Брехт Вальтер Беньямин

Вальтер Беньямин родился 15 июля 1892 года в Берлине, погиб 26 сентября 1940 года на испанской границе, спасаясь от гестапо. Основные произведения: «„Избирательное сродство“ Гёте», «Происхождение немецкой барочной драмы», «Произведение искусства в эпоху его технической воспроизводимости», «Улица с односторонним движением», «Берлинское детство 1900-х», «Париж, столица XIX века» и др.

В этом сборнике 1966 года Рольфом Тидеманном впервые собраны и по возможности максимально полно представлены сохранившиеся размышления Беньямина о Брехте. Наряду с уже известными комментариями и эссе издание содержит тексты, которые не были на тот момент опубликованы, например «Штудии по теории эпического театра», «Автор как производитель», «Свендборгские заметки».
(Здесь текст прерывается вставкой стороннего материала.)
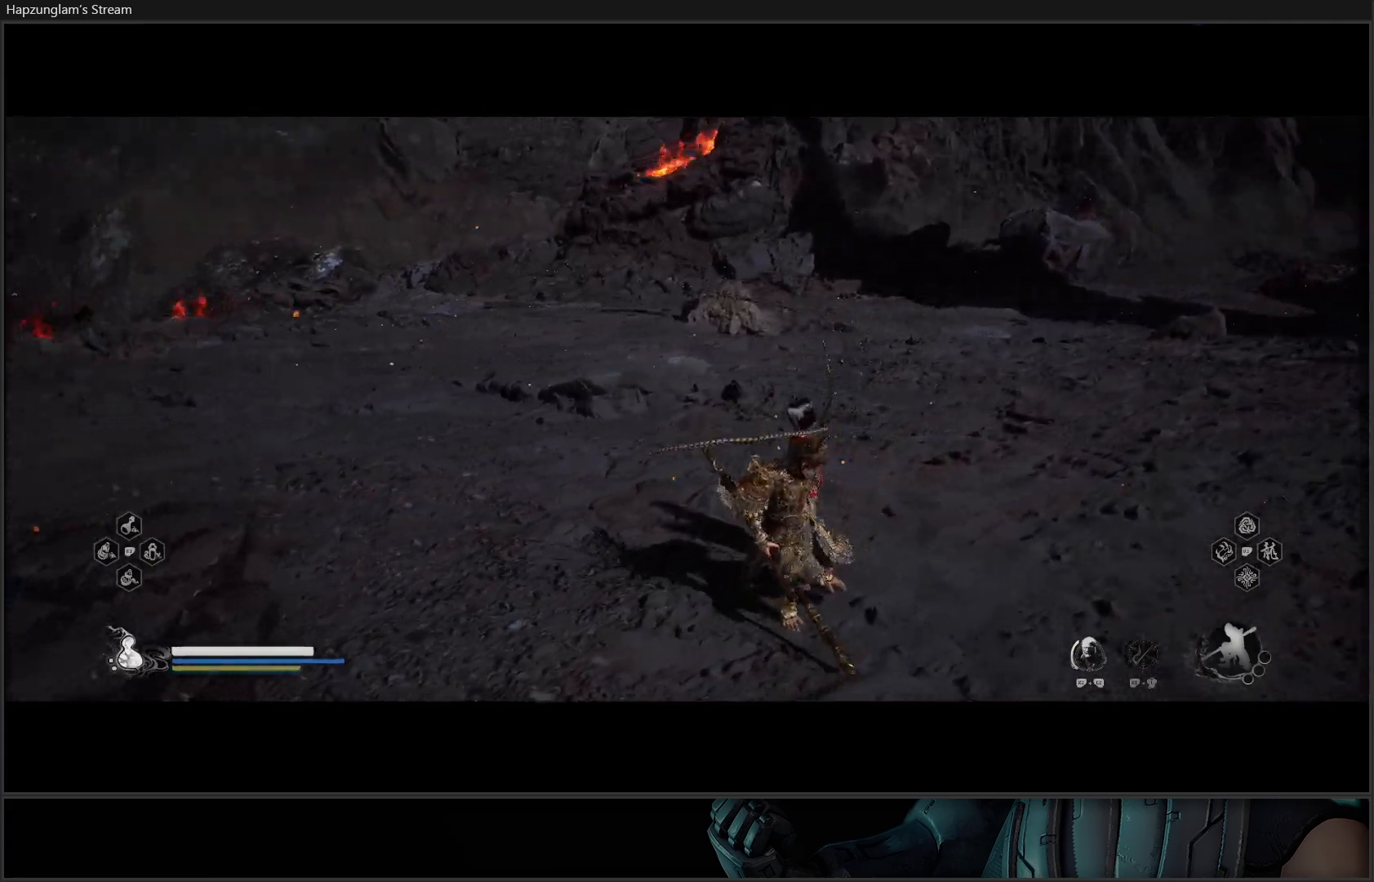
{"buttons": [], "left_stick": "center", "right_stick": "left", "events": []}
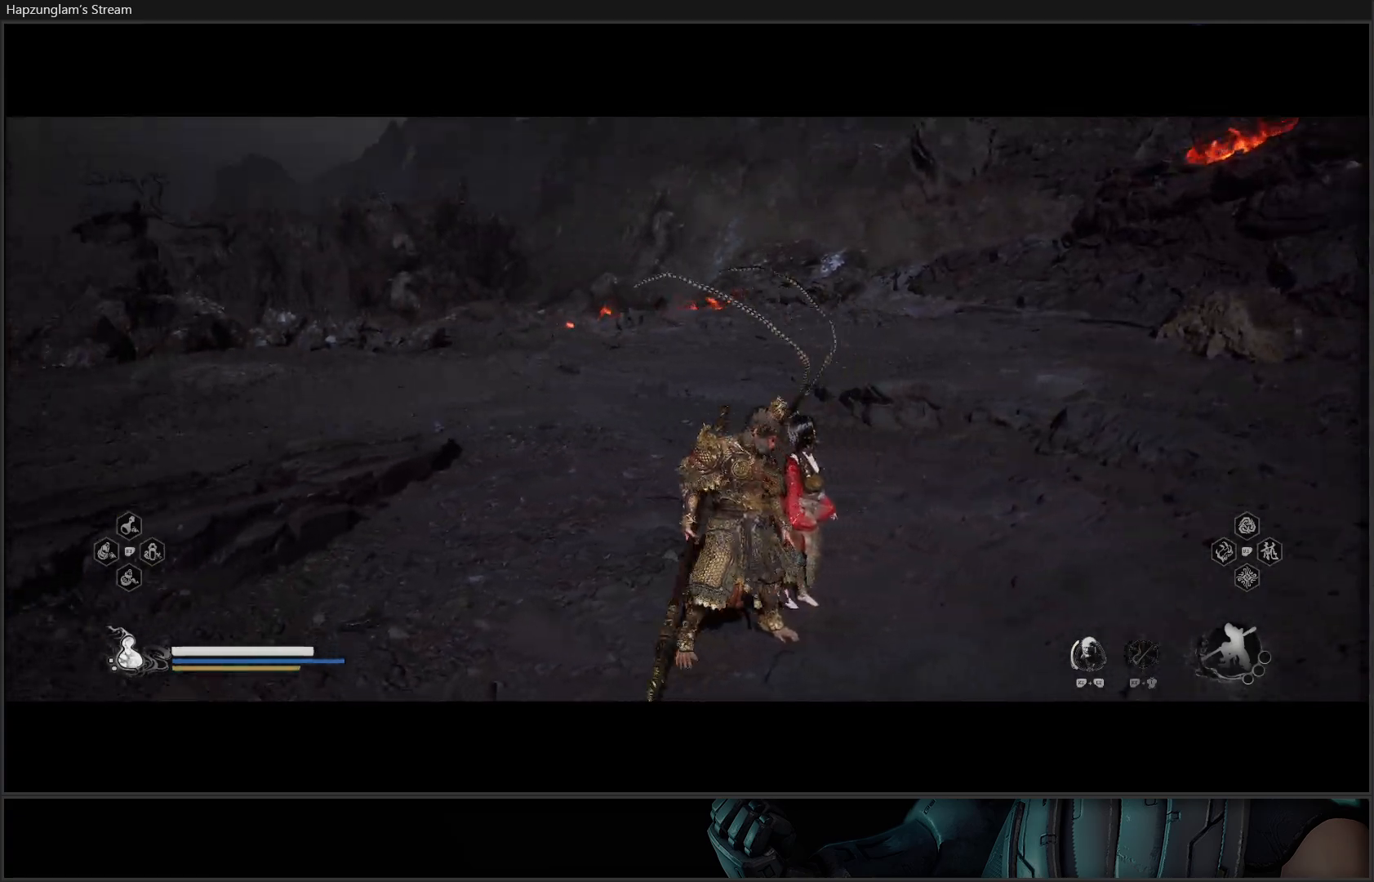
{"buttons": [], "left_stick": "center", "right_stick": "left", "events": []}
«Эссе как форма предполагает способность увидеть историческое, манифестации объективного духа, „культуру“ так, как если бы они были природой. Беньямин, как никто другой, обладал этой способностью. Его занимало не только восстановление в окаменелостях следов былой жизни, – как в аллегории, – но и рассмотрение живого и актуального в качестве давно минувшего, представляя его доисторическим и легко раскрывающим свой смысл» (Теодор В. Адорно).
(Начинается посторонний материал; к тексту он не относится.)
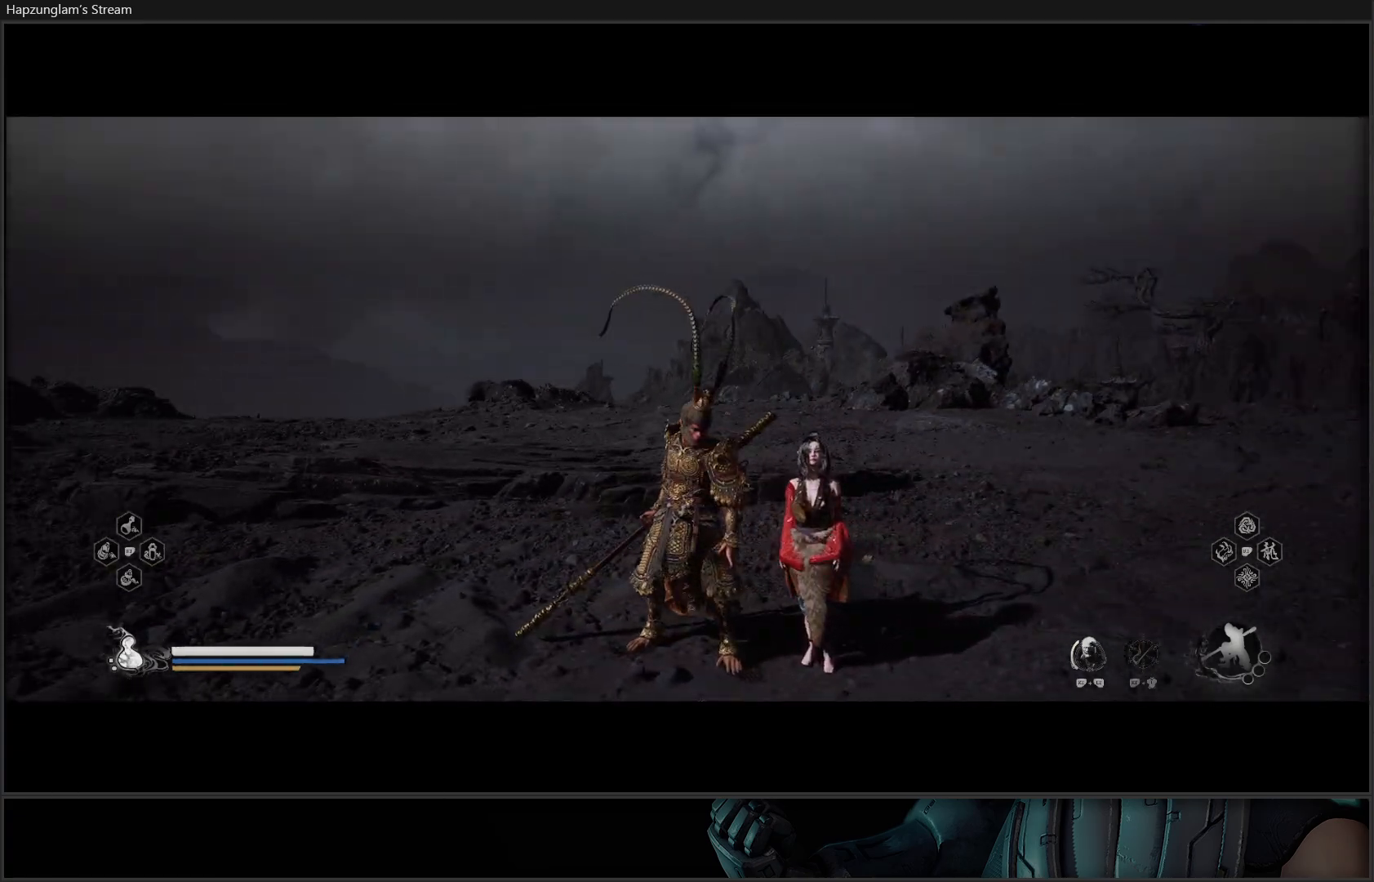
{"buttons": [], "left_stick": "right", "right_stick": "down-right", "events": [[317, "right_stick", "down-right"], [484, "left_stick", "right"]]}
© ООО «Ад Маргинем Пресс», 2025

Введение

Дружба Брехта и Беньямина была поздней – когда они сошлись во взглядах на политичность искусства и эстетичность философии, обоим было уже за 30. Правда, познакомила Беньямина с Брехтом их общая советская подруга Ася Лацис еще в ноябре 1924 года[1], и это отбрасывает на их отношения отблеск неявной эротичности и конкуренции. Дружескому общению взрослых людей свойственно отсутствие нативности и бессознательности, в отличие от любви как нежной привязанности, оно больше направляется такой страстью, как соперничество, питаясь тем, чего нет в достаточной степени в каждом из нас, но что мы способны оценить и чему можем завидовать в другом. Для Беньямина – это был талант сочинителя и режиссера, для Брехта – критика и философа. Но левая политика в лице Аси свела этих очень разных людей крепче любой духовной или физической близости[2].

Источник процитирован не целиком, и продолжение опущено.